Since January is National Soup month, and it has been cold here in WV this week, I decided to do another soup recipe in my weekly downsized cooking feature.
It is a very quick and easy soup to put together. As with all soups, I think they taste better if you make them a day ahead or at least several hours, to let the flavors blend together.
The onions and garlic are browned in a dutch oven and then the other ingredients are simply stirred in and simmered.
Top with a variety of shredded cheese, sour cream and tortilla chips.

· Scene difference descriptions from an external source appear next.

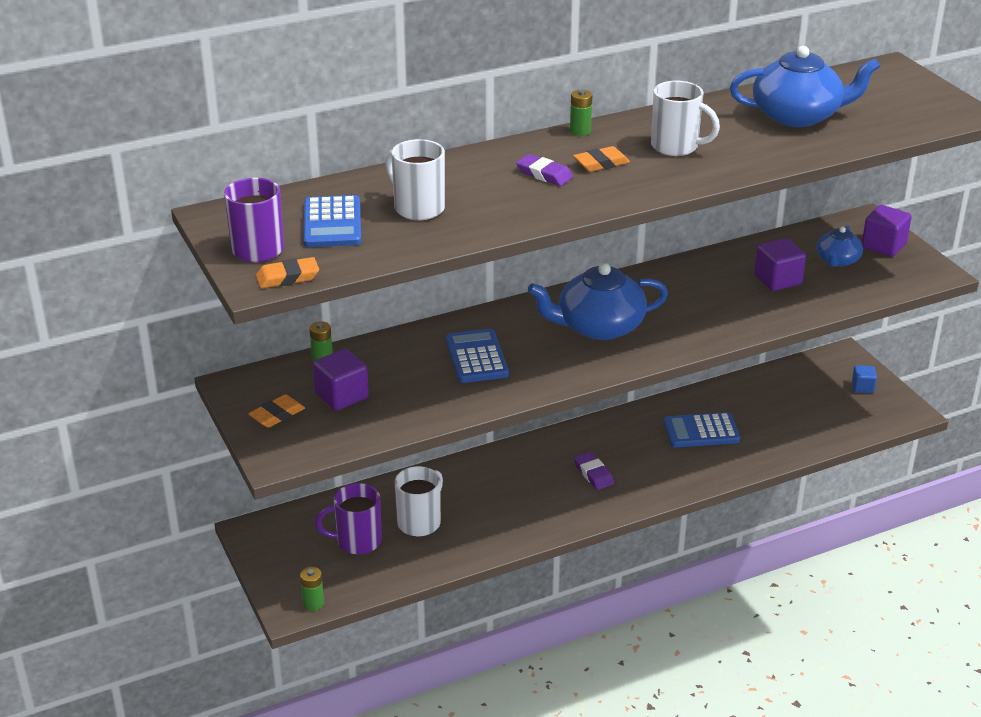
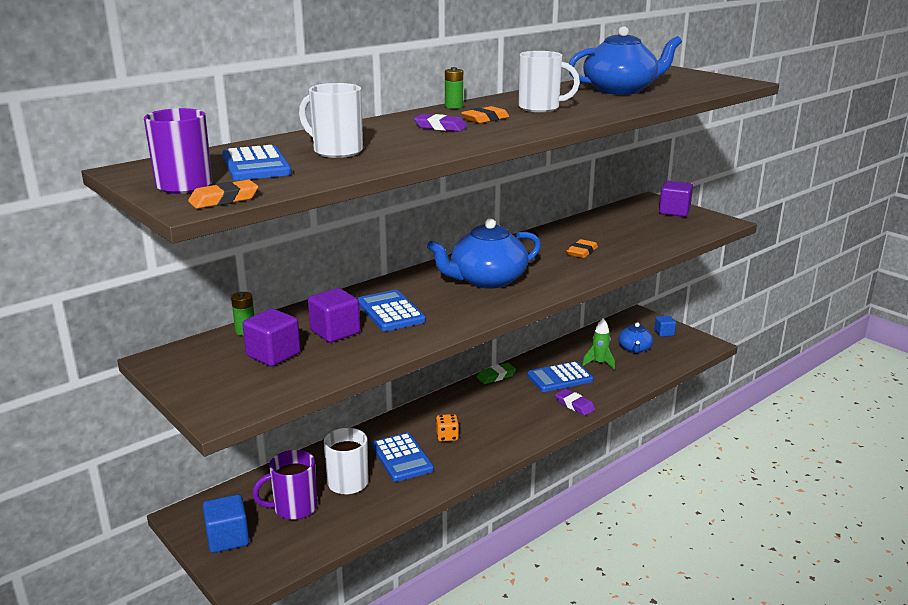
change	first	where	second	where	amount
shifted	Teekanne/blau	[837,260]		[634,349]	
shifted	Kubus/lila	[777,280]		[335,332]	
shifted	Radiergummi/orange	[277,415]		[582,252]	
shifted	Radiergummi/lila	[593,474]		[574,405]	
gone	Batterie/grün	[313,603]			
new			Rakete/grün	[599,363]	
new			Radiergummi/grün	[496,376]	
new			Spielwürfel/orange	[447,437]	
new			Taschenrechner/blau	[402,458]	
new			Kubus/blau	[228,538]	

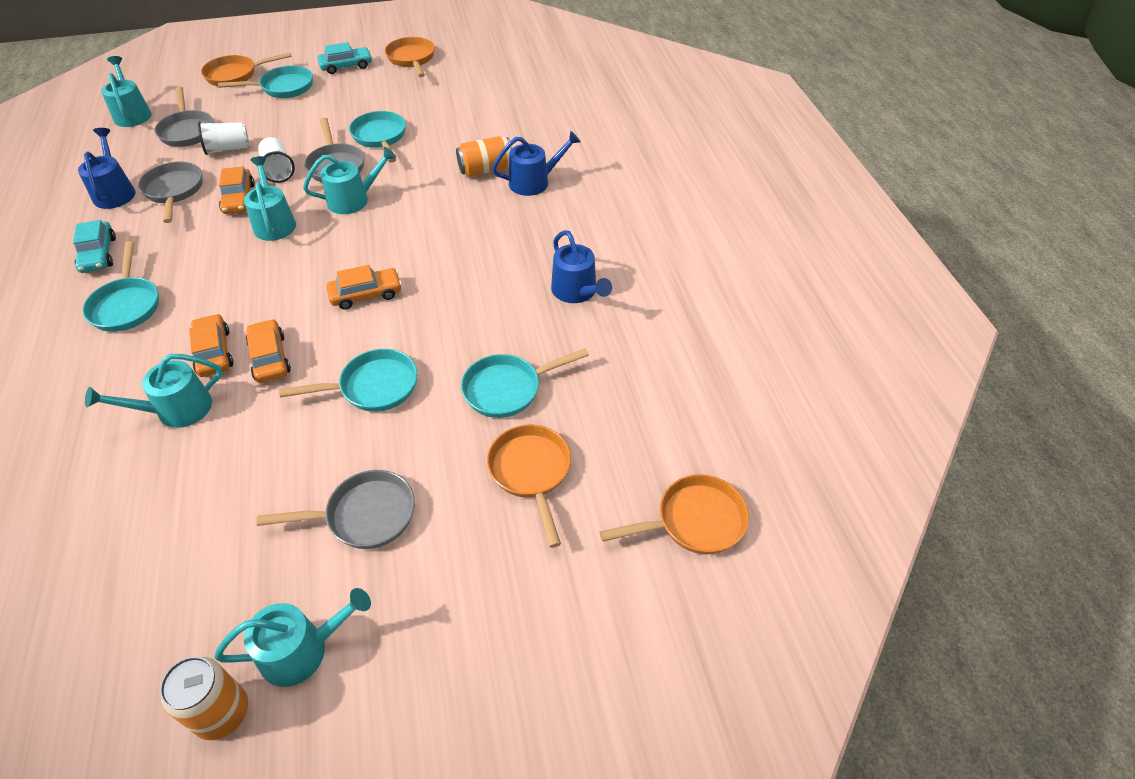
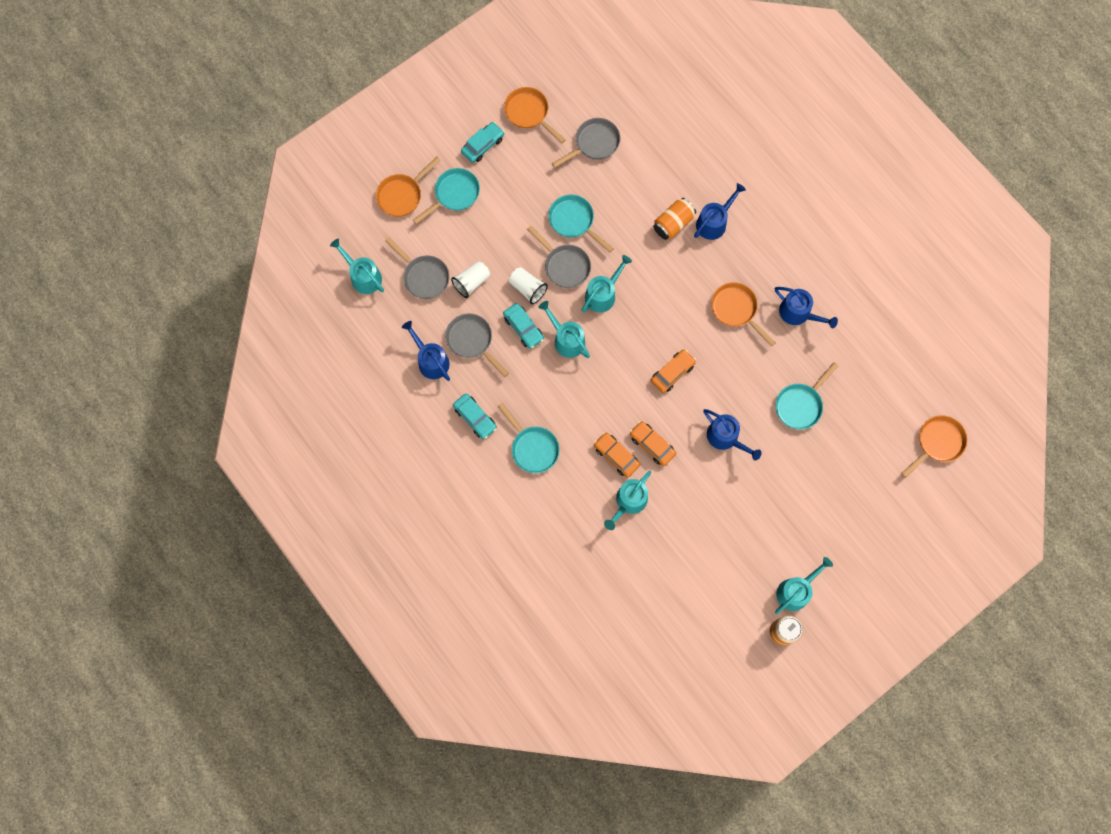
change	first	where	second	where	amount
repainted	Auto/orange	[239,198]	Auto/türkis	[523,328]	
swapped	Pfanne/türkis	[373,387]	Gießkanne/blau	[725,437]	
shifted	Pfanne/orange	[531,473]		[736,310]	
shifted	Pfanne/grau	[364,515]		[594,143]	

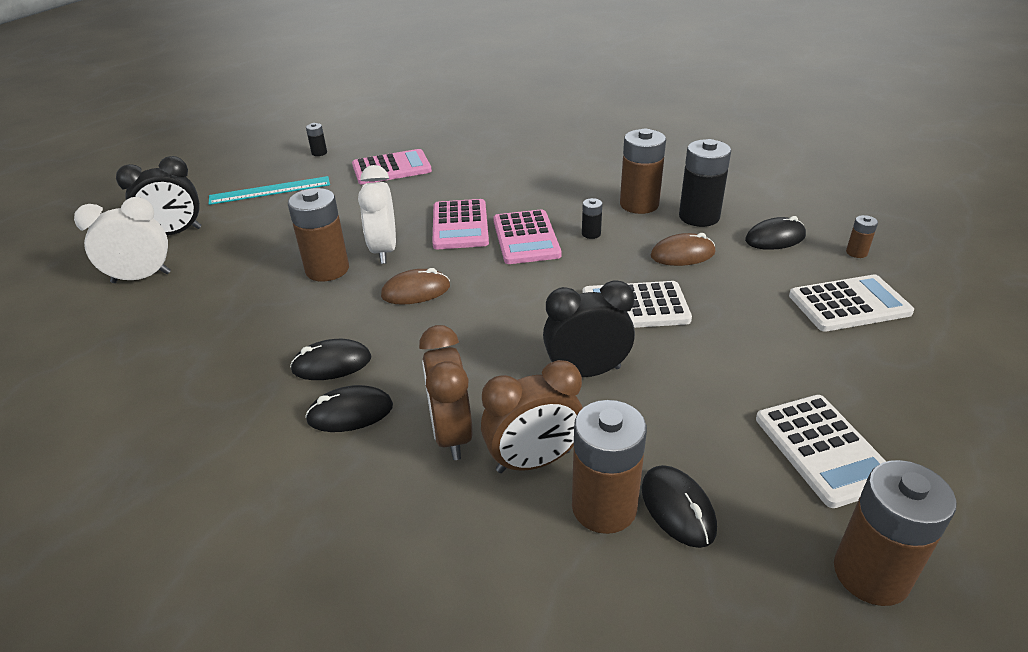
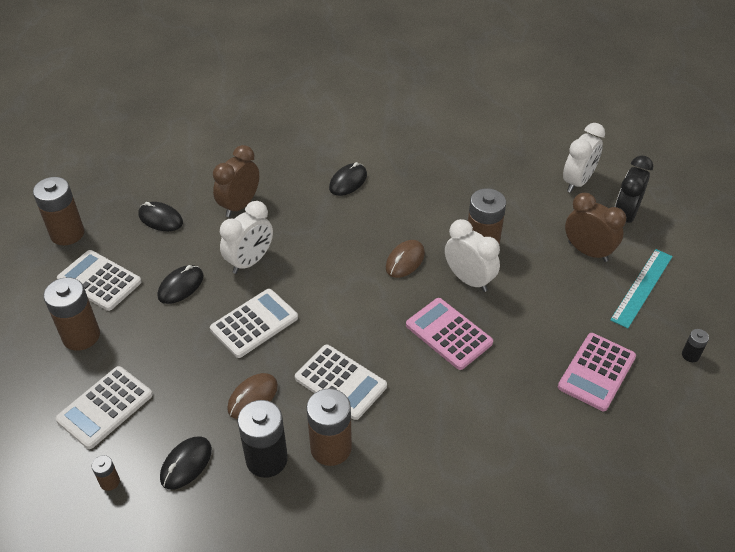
change	first	where	second	where	amount
swapped	Batterie/schwarz	[591,234]	Taschenrechner/weiß	[340,382]	
gone	Taschenrechner/rosa	[526,238]			
repainted	Wecker/schwarz	[587,372]	Wecker/weiß	[250,261]	
shifted	Wecker/braun	[451,434]		[588,251]	
shifted	Computermaus/schwarz	[332,364]		[181,286]	
shifted	Batterie/braun	[604,507]		[81,336]	

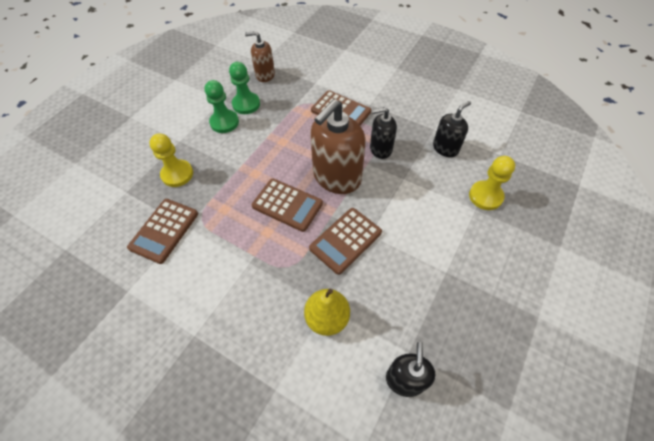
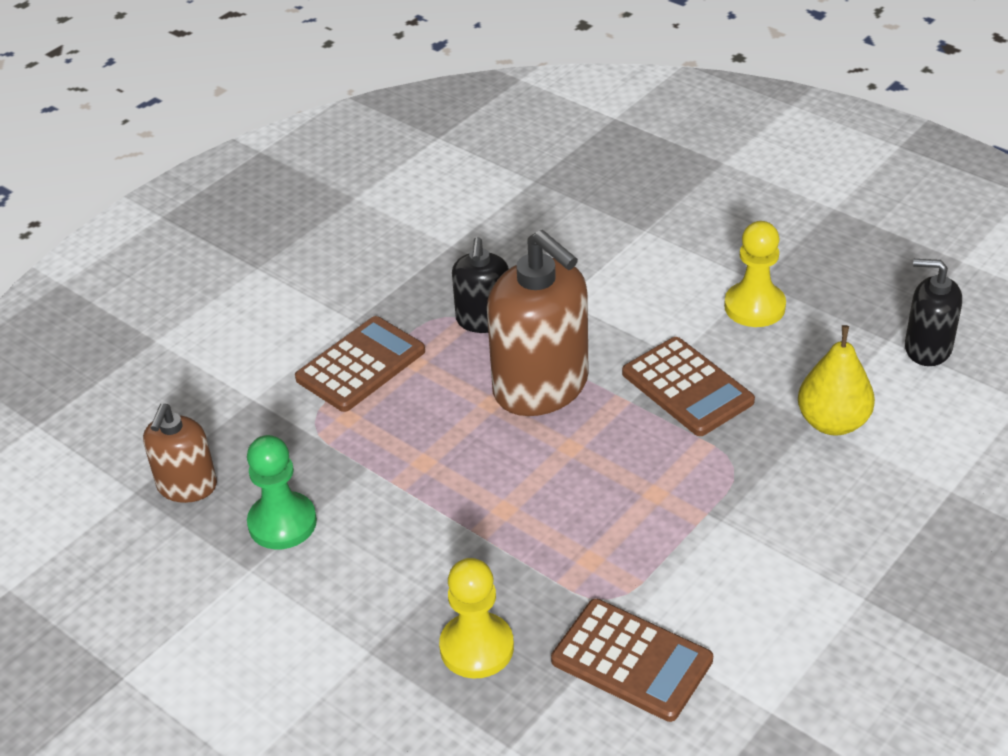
change	first	where	second	where	amount
gone	Bauer/grün	[224,122]			
gone	Seifenspender/schwarz	[445,148]			
shifted	Bauer/gelb	[485,196]		[754,307]	
gone	Taschenrechner/braun	[287,205]			

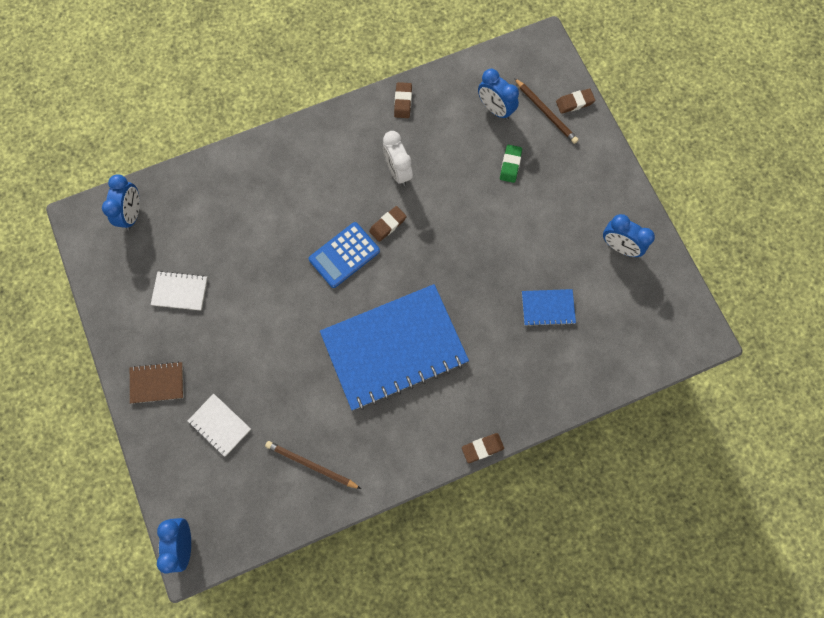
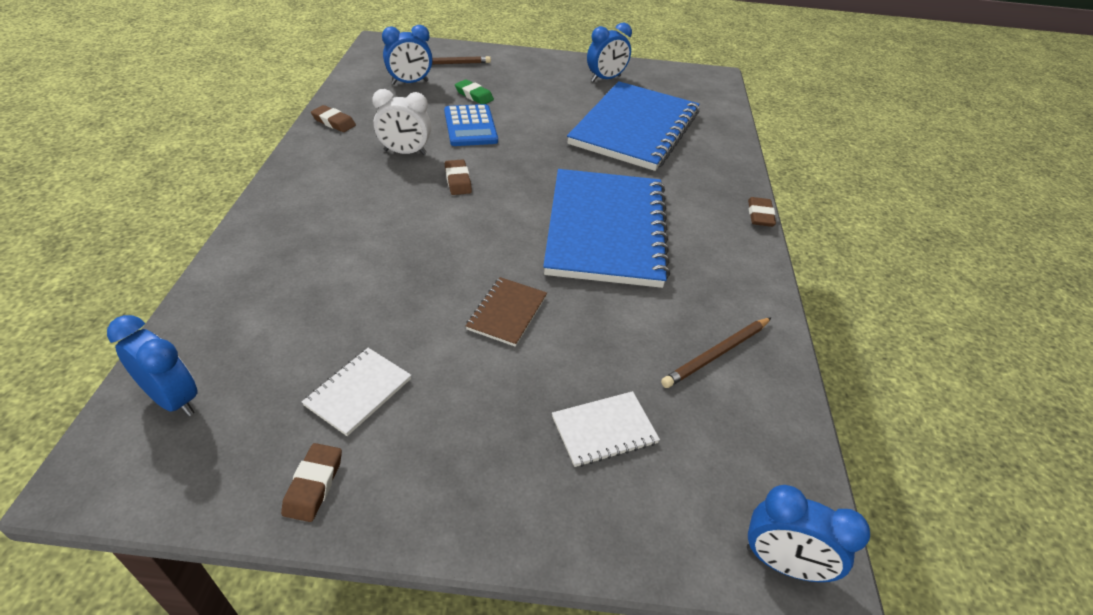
change	first	where	second	where	amount
shifted	Radiergummi/braun	[574,103]		[314,485]	
shifted	Taschenrechner/blau	[344,255]		[470,126]	
scaled	Notizbuch/blau	[548,308]		[635,128]	x2.41
shifted	Notizbuch/braun	[157,383]		[507,313]	

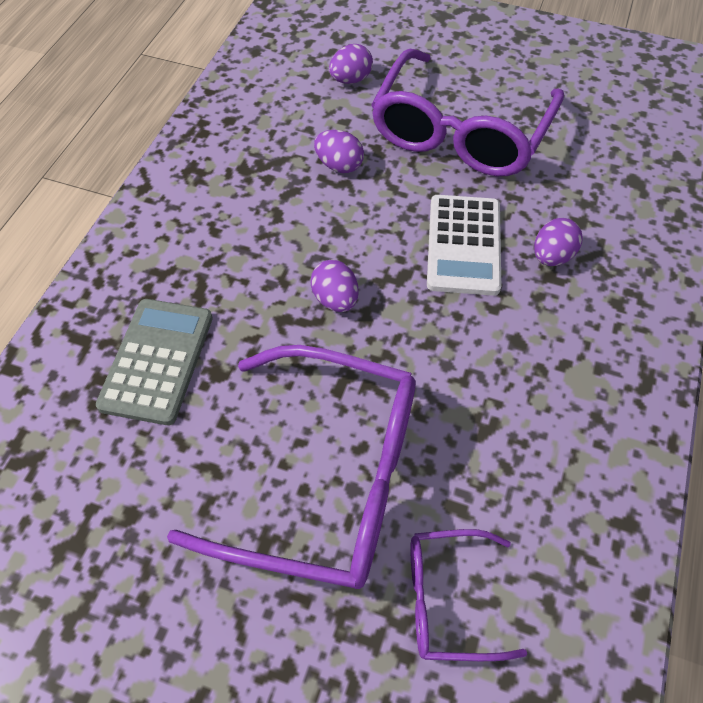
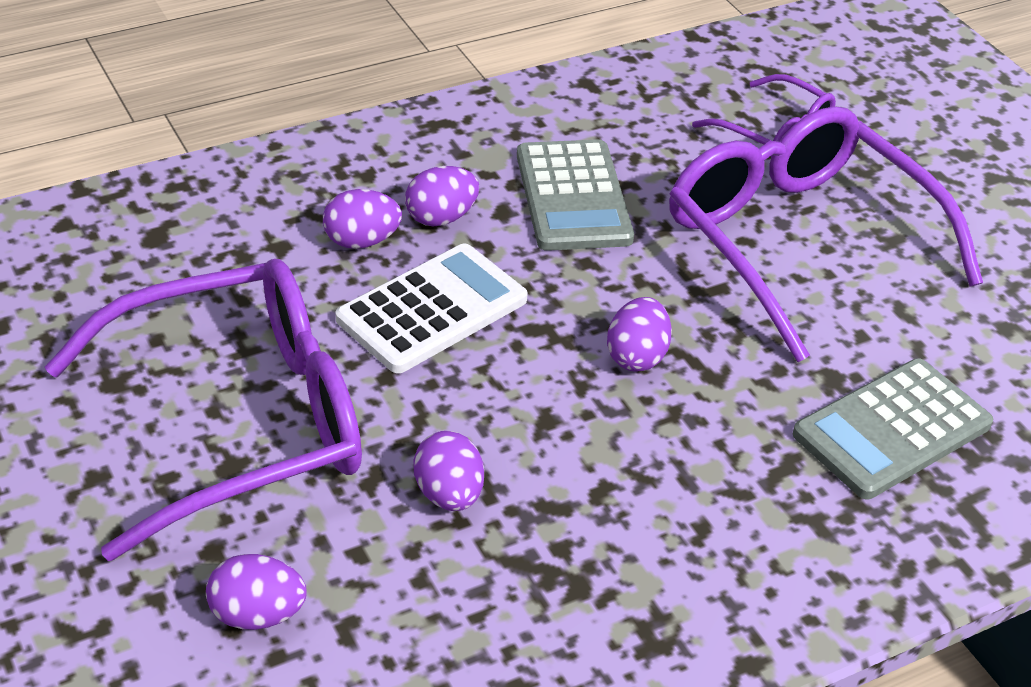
change	first	where	second	where	amount
new			Taschenrechner/grau	[573,197]	
new			Ei/lila	[441,218]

Even though this is a downsized soup recipe, there is enough to have a few bowls leftover.
- 2 teaspoon extra virgin olive oil
- 1/2 cup onions, chopped
- 1 teaspoon garlic, minced
- 2 cups chicken broth
- 1 can diced tomatoes with green chilies (Rotel)
- 1/2 cup enchilada sauce (red or green)
- 1 (4oz) can diced green chilies, un-drained
- 1 1/2 cups cooked chicken breast, shredded or chopped
- 1/2 cup black beans, rinsed and drained
- 1/2 cup frozen corn
- 1/4 cup sour cream
- 1/2 cup shredded cheddar cheese
- shredded cheddar cheese
- sour cream
- tortilla chips
- Heat oil in a dutch oven or medium size saucepan, over a medium heat. Add the onions and cook 4 minutes, stirring frequently. Add the garlic and cook another 1 minute.
- Stir in the chicken broth, diced tomatoes, enchilada sauce, green chilies, and chicken. Bring to a boil, then reduce heat to low and simmer, uncovered, for 20 minutes. Stir in the beans and corn and simmer another 15 minutes.
- Remove from the heat and stir in the sour cream and cheese.
- When ready to serve, warm soup over a low heat. Ladle into a bowl and top with sour cream, cheese, and tortilla chips.
- Freeze the remaining enchilada sauce and the leftover black beans for future use.
- Deli chicken is an easy, delicious choice to use in this soup.